# [Task directions]
Look through the data below. Pick out the lines holding the string "para".

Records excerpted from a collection
- - -

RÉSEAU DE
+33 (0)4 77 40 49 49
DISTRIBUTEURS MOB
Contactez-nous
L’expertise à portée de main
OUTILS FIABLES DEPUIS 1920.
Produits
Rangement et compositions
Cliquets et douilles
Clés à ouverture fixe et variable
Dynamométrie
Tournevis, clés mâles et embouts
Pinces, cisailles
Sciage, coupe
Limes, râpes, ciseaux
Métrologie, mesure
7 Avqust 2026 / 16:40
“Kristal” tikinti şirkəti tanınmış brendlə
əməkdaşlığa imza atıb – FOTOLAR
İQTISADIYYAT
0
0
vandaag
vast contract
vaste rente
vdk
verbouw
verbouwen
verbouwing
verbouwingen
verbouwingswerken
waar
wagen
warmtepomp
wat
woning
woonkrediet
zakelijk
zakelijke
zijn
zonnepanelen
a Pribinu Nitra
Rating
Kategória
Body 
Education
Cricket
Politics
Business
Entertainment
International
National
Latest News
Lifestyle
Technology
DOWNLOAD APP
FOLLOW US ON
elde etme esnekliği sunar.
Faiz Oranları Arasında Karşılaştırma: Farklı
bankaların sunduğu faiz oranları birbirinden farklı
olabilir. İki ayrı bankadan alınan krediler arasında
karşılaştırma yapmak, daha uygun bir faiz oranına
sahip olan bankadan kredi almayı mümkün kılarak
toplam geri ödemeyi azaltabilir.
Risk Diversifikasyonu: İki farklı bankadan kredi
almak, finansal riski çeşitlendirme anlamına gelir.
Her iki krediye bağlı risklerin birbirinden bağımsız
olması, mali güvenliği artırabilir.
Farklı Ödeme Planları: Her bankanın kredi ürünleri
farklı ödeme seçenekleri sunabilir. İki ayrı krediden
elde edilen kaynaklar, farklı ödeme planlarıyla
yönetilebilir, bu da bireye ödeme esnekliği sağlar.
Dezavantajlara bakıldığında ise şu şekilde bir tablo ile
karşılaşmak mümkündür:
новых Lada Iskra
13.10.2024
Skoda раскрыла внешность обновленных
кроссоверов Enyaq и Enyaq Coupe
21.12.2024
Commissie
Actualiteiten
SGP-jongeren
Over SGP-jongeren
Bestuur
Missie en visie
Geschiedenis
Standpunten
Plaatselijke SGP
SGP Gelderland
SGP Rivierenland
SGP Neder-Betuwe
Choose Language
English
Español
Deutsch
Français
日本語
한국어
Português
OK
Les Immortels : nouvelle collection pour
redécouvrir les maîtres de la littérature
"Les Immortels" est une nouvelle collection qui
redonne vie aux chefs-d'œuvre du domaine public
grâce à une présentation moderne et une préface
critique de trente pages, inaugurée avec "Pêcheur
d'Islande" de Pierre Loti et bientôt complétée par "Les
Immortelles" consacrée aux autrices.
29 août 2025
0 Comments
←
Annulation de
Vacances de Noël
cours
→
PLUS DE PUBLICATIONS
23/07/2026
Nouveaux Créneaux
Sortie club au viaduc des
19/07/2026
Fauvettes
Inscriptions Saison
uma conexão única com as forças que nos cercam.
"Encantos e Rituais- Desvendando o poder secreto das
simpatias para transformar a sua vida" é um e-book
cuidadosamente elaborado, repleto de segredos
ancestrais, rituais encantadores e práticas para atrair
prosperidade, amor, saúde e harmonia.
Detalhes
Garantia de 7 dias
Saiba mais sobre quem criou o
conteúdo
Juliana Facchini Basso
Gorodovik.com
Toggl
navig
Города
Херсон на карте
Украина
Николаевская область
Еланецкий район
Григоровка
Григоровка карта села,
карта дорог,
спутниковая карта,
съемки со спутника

- - -

# [Task result]
simpatias para transformar a sua vida" é um e-book
ancestrais, rituais encantadores e práticas para atrair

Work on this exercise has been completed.